What needs to be done:
Please swap "decimals" for "decimal places" everywhere it occurs in the material below. Leave every other part of the lines unchanged and leave out the pictures.

Top of The data

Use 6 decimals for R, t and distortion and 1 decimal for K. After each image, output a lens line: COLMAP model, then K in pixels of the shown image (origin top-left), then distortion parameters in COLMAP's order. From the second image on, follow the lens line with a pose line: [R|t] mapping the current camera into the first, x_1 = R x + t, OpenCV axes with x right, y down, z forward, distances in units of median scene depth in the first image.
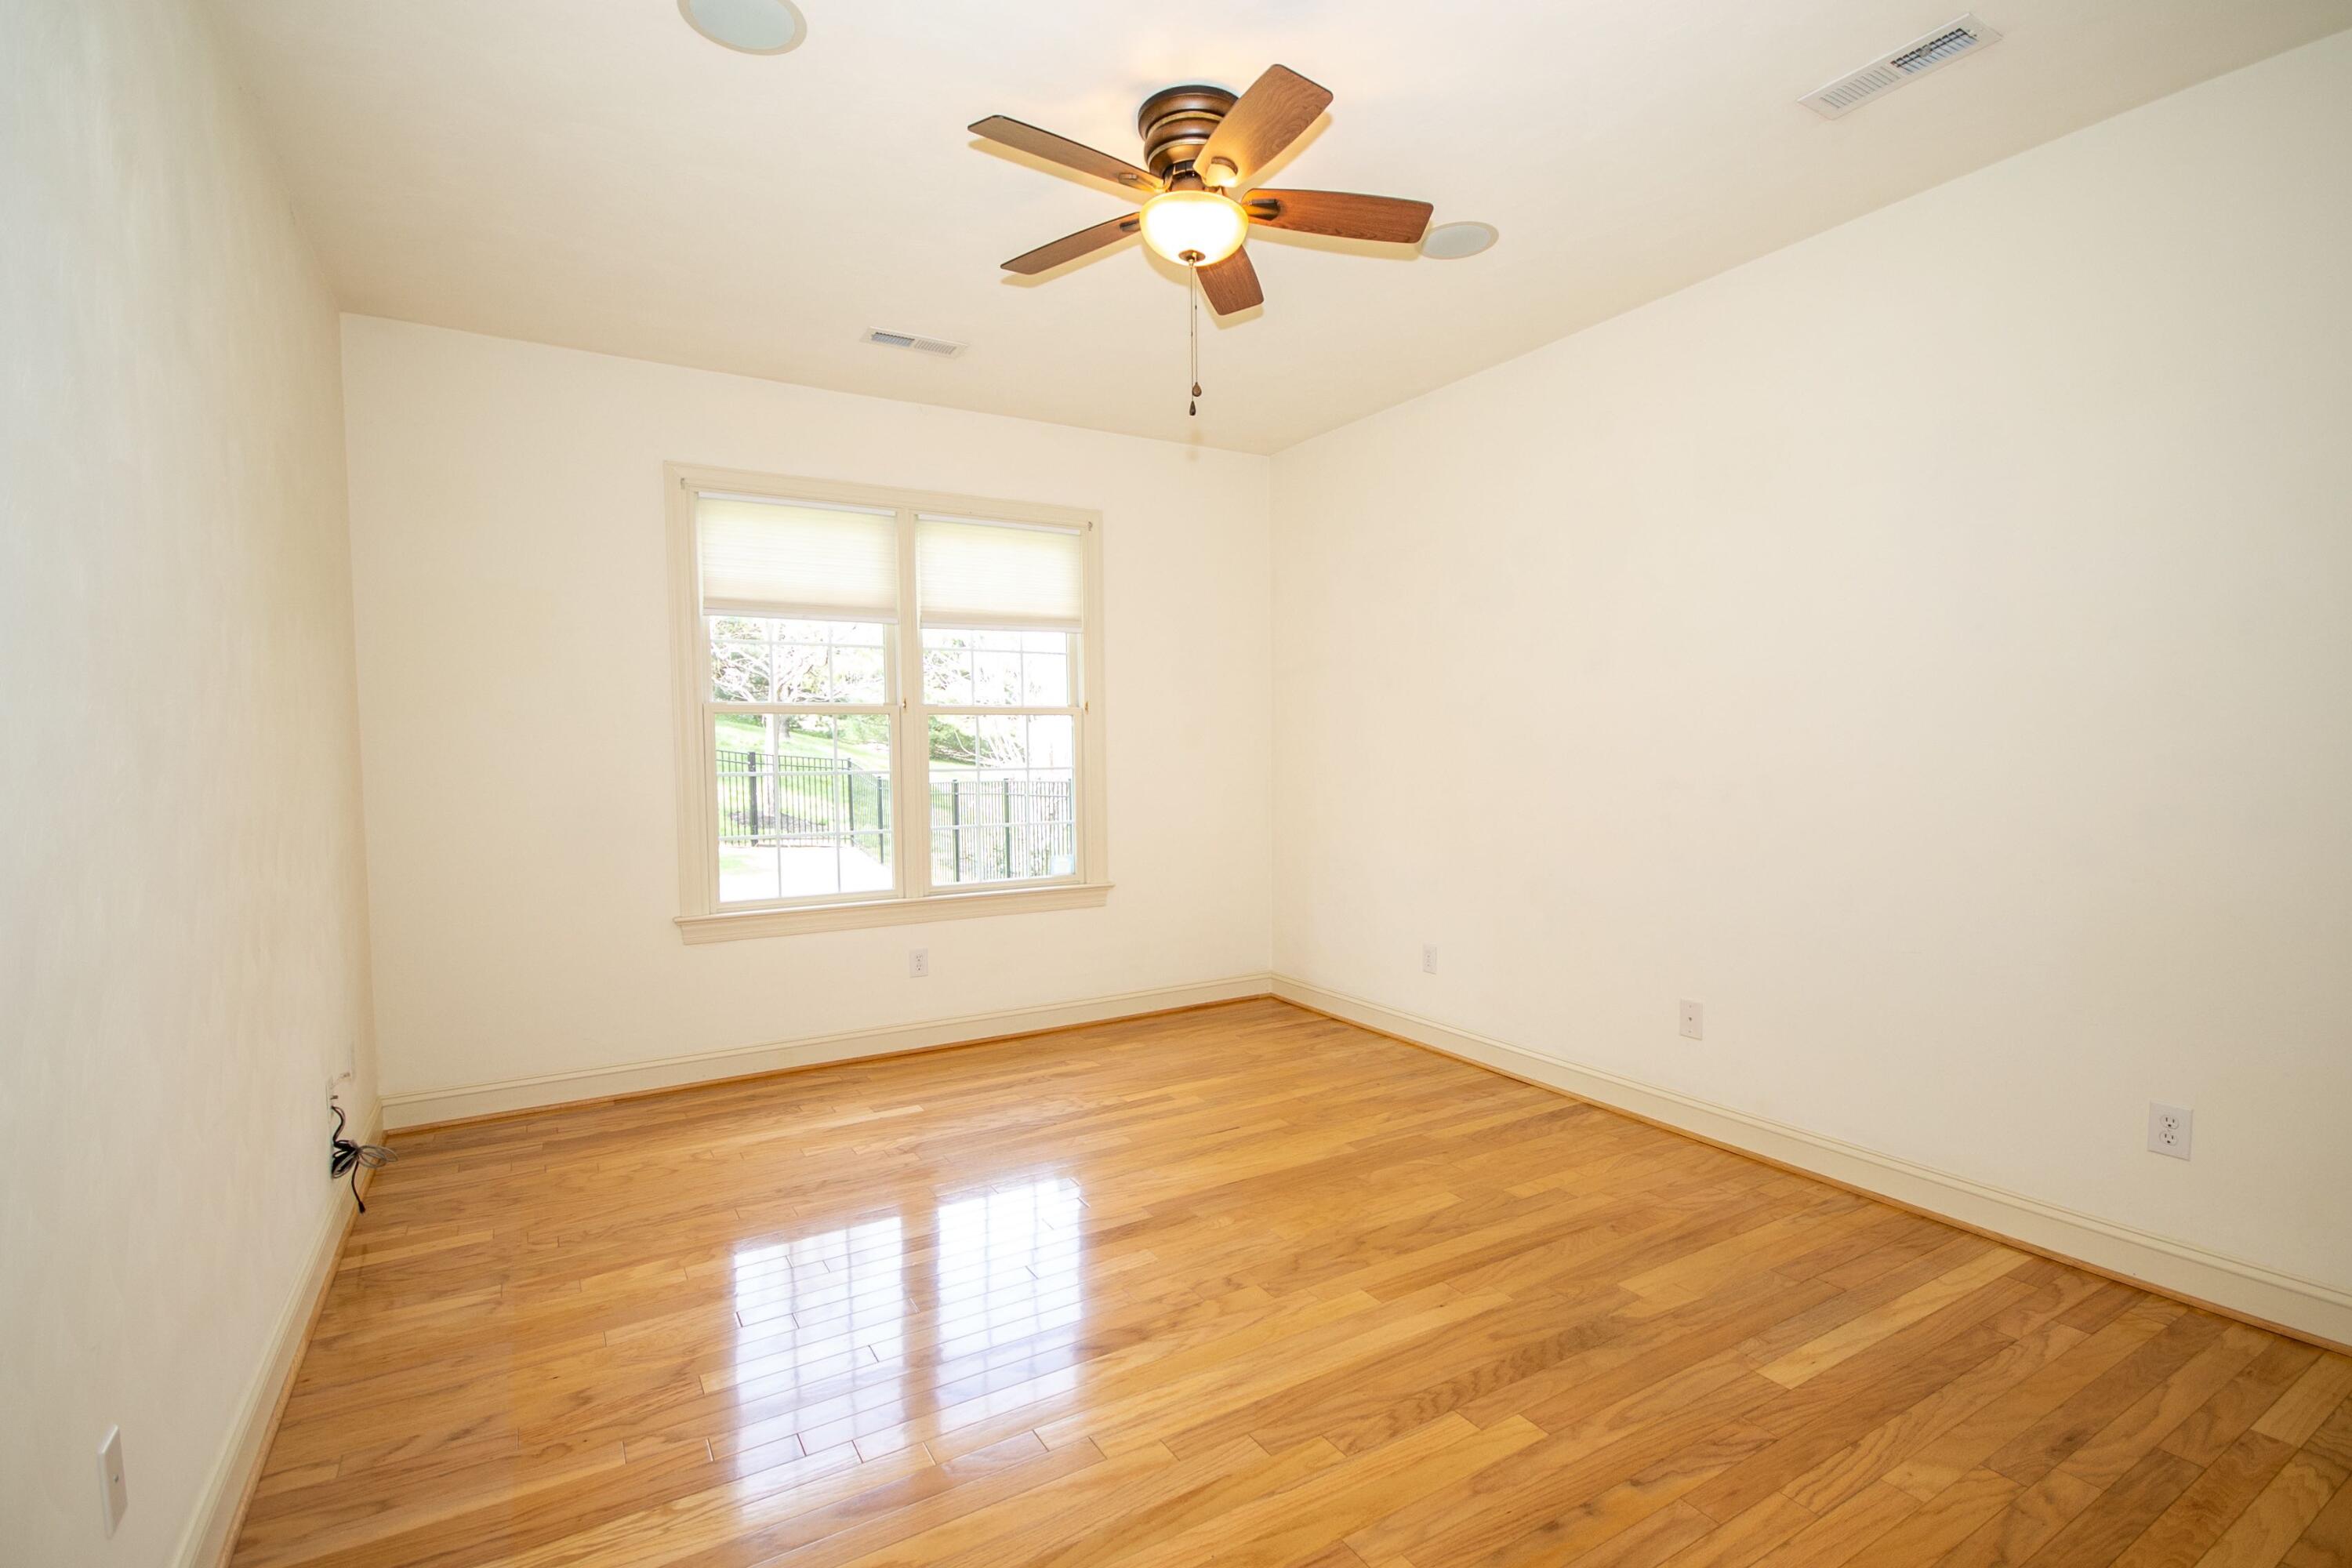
lens RADIAL K [[1086.4, 0, 1172.1], [0, 1086.4, 783.6], [0, 0, 1]] dist [-0.001841, -0.001144]
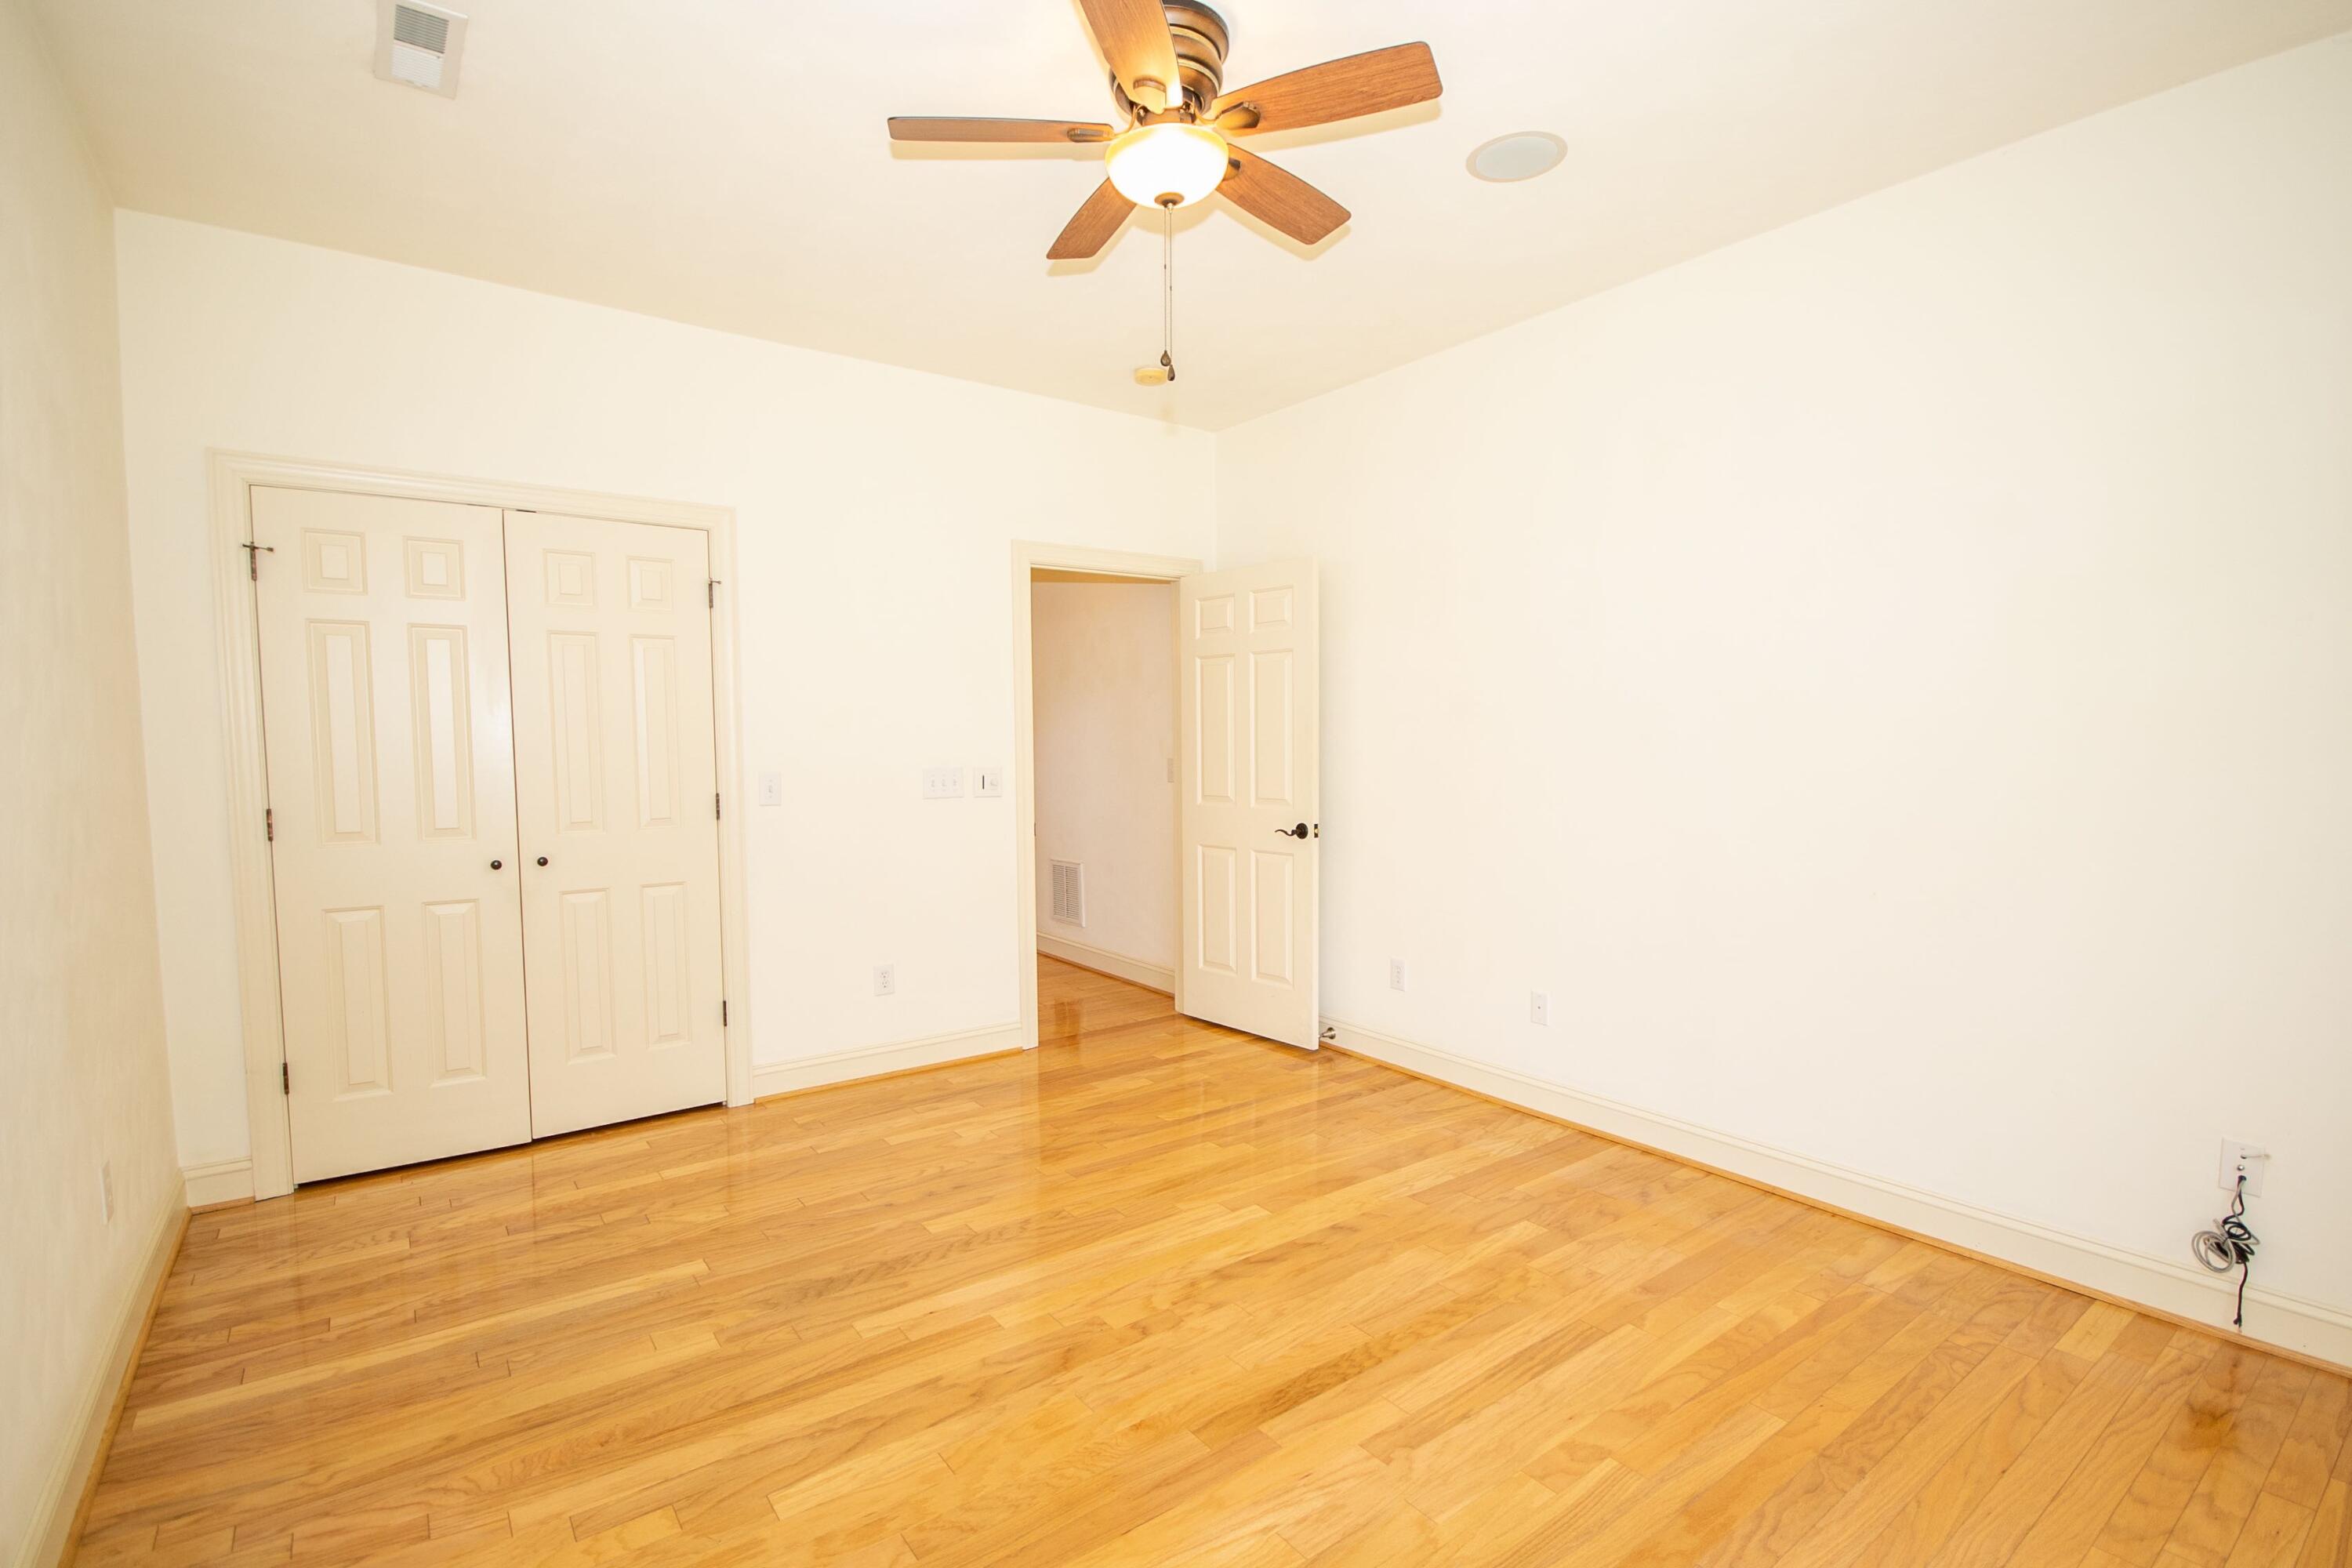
lens RADIAL K [[1086.4, 0, 1175.0], [0, 1086.4, 792.0], [0, 0, 1]] dist [-0.001841, -0.001144]
pose [[-0.994516, 0.018544, -0.102932, 0.117986], [0.009125, 0.995788, 0.091235, -0.087534], [0.104190, 0.089796, -0.990495, 1.960621]]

Bottom of The data

Exercise result:
Use 6 decimal places for R, t and distortion and 1 decimal for K. After each image, output a lens line: COLMAP model, then K in pixels of the shown image (origin top-left), then distortion parameters in COLMAP's order. From the second image on, follow the lens line with a pose line: [R|t] mapping the current camera into the first, x_1 = R x + t, OpenCV axes with x right, y down, z forward, distances in units of median scene depth in the first image.
lens RADIAL K [[1086.4, 0, 1172.1], [0, 1086.4, 783.6], [0, 0, 1]] dist [-0.001841, -0.001144]
lens RADIAL K [[1086.4, 0, 1175.0], [0, 1086.4, 792.0], [0, 0, 1]] dist [-0.001841, -0.001144]
pose [[-0.994516, 0.018544, -0.102932, 0.117986], [0.009125, 0.995788, 0.091235, -0.087534], [0.104190, 0.089796, -0.990495, 1.960621]]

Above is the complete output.